Predicting interest rates based on retail stocks
Unfortunately, it is nearly impossible to predict what consumers are going to do in the near future. The Christmas holiday shopping season was subpar and this has caused many financial analysts to downgrade some big name stocks. Names like Apple and Amazon could see their stock prices fall in the near term just because consumers are not spending as much.
Although people may not realize it, the drop in major retail stocks could influence the direction of interest rates as a whole. If retail companies are not make a significant amount of money it stands to reason that the common American is also struggling. When the common American citizen does not have discretionary spending cash they are not going to invest in real estate or even consider buying a new home.

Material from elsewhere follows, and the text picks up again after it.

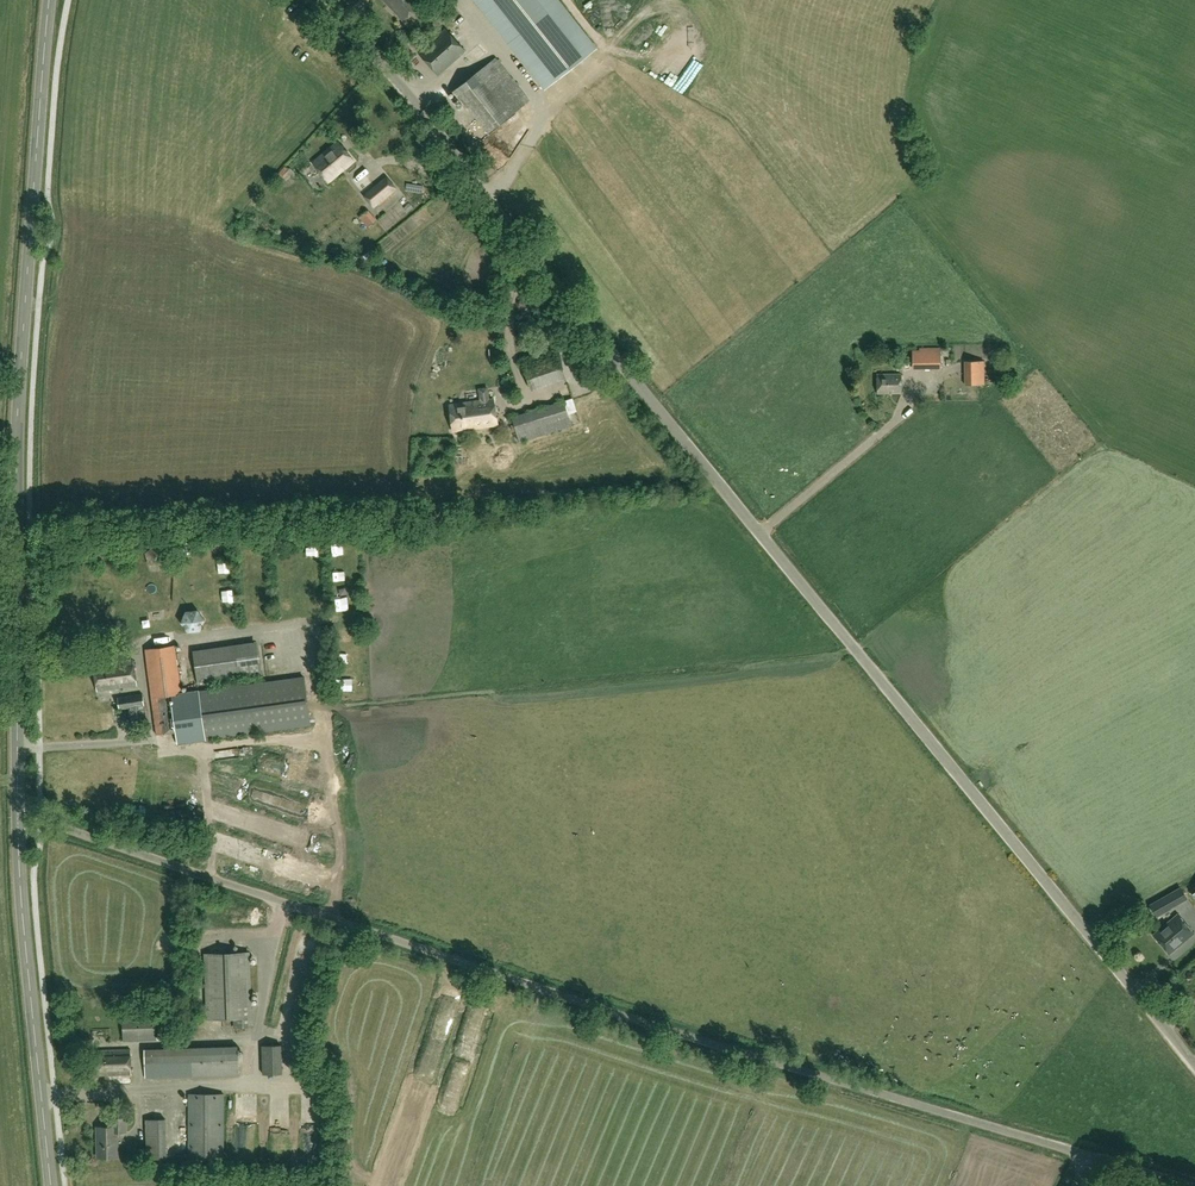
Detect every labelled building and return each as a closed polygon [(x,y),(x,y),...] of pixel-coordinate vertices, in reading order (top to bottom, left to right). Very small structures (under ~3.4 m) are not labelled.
[(420,4),(416,0),(384,0),(403,20),(420,4)] [(597,48),(559,0),(474,0),(545,89),(597,48)] [(439,75),(465,51),(446,29),(419,53),(439,75)] [(653,70),(658,51),(643,47),(638,66),(653,70)] [(489,133),(530,101),(496,58),(453,91),(464,106),(466,104),(489,133)] [(329,181),(353,161),(338,142),(314,162),(329,181)] [(289,167),(281,175),(286,180),(294,172),(289,167)] [(374,206),(395,188),(386,177),(365,194),(374,206)] [(412,194),(426,197),(427,189),(413,186),(412,194)] [(363,217),(371,228),(380,222),(373,211),(363,217)] [(357,234),(354,238),(362,245),(366,241),(357,234)] [(912,369),(940,369),(940,347),(919,348),(919,349),(912,349),(912,369)] [(530,387),(564,375),(555,349),(521,360),(530,387)] [(964,385),(984,384),(984,361),(964,361),(964,385)] [(947,365),(950,372),(958,369),(956,362),(947,365)] [(902,395),(901,376),(877,374),(877,394),(902,395)] [(488,399),(487,387),(477,388),(479,400),(449,405),(453,431),(498,424),(494,398),(488,399)] [(565,397),(570,412),(579,409),(574,394),(565,397)] [(520,442),(572,426),(564,401),(512,417),(520,442)] [(213,539),(212,550),(223,551),(223,539),(213,539)] [(184,561),(196,560),(195,542),(183,543),(184,561)] [(162,566),(166,555),(155,544),(144,553),(147,565),(162,566)] [(254,555),(254,547),(243,547),(243,554),(254,555)] [(216,575),(232,574),(232,564),(216,565),(216,575)] [(336,580),(348,579),(347,564),(335,565),(336,580)] [(324,569),(310,569),(310,579),(325,579),(324,569)] [(222,590),(223,602),(235,602),(234,589),(222,590)] [(348,594),(336,595),(336,609),(348,608),(348,594)] [(294,610),(293,602),(283,603),(283,611),(294,610)] [(187,633),(200,631),(205,619),(197,609),(185,611),(180,622),(187,633)] [(175,645),(145,649),(157,734),(175,732),(170,694),(181,693),(175,645)] [(197,683),(261,674),(257,645),(193,655),(197,683)] [(121,678),(123,687),(137,685),(134,659),(110,663),(112,671),(108,671),(109,676),(113,675),(114,679),(121,678)] [(97,691),(123,687),(121,678),(114,679),(113,675),(109,676),(108,671),(112,671),(110,663),(93,665),(97,691)] [(181,693),(170,694),(175,732),(176,741),(204,737),(257,730),(310,723),(305,677),(251,684),(198,691),(190,692),(181,693)] [(145,720),(141,694),(116,697),(118,709),(127,708),(129,722),(145,720)] [(280,799),(293,802),(295,795),(282,792),(280,799)] [(1186,898),(1181,887),(1149,905),(1156,917),(1170,909),(1169,908),(1186,898)] [(1169,954),(1194,933),(1178,914),(1153,935),(1169,954)] [(251,1025),(247,951),(205,953),(208,1018),(235,1017),(235,1026),(251,1025)] [(123,1041),(156,1039),(154,1013),(122,1015),(123,1041)] [(179,1037),(190,1036),(189,1023),(178,1024),(179,1037)] [(262,1074),(282,1074),(281,1044),(261,1045),(262,1074)] [(145,1078),(239,1075),(238,1046),(145,1050),(145,1078)] [(94,1076),(132,1074),(131,1049),(93,1051),(94,1076)] [(224,1158),(224,1094),(189,1094),(189,1158),(224,1158)] [(419,1126),(422,1118),(409,1113),(406,1121),(419,1126)] [(98,1158),(118,1157),(117,1132),(127,1132),(126,1117),(112,1118),(112,1126),(97,1127),(98,1158)] [(147,1120),(147,1129),(166,1129),(166,1119),(147,1120)]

The objective of the Federal Reserve Bank is to help banks lend money at proper interest rates. When little money is flowing through the economy interest rates are going to be very low. This will encourage potential borrowers to use banks to gain access to cash through personal loans, home loans or credit cards. Although some people do not want to borrow money it does help the overall economy.
Looking ahead to early 2013
With average 30 year fixed mortgage rates under 3.5 percent it is very hard to predict lower interest rates. That said, if consumer spending and consumer sentiment does not improve in the first three months of 2013 it is hard to come up with an equation for interest rates to move higher. Consumer data will be released each month and it may never be as important as the months of January, February and March of the upcoming year.
An improved economy will mean higher interest rates. For those that honestly feel as if the economy will drastically improve in 2013 it might be worth it to take advantage of very low fixed refinance rates. If there is any concern about the overall United States economy it never hurts to remain patient and wait for the next move by Ben Bernanke and the Federal Reserve Bank.
Homeowners throughout the southeast will look to banks like Wells Fargo, Bank of America, First Citizens Bank and BB&T for refinance options. It is important for all potential borrowers to remember that only those with the best credit scores and largest down payments are going to get interest rates close to three percent on a 30 year fixed mortgage. With a solid credit score above 750 and a down payment that is above 20% of the loan value it should not be difficult to take advantage of great interest rate offers from any local, regional or national bank.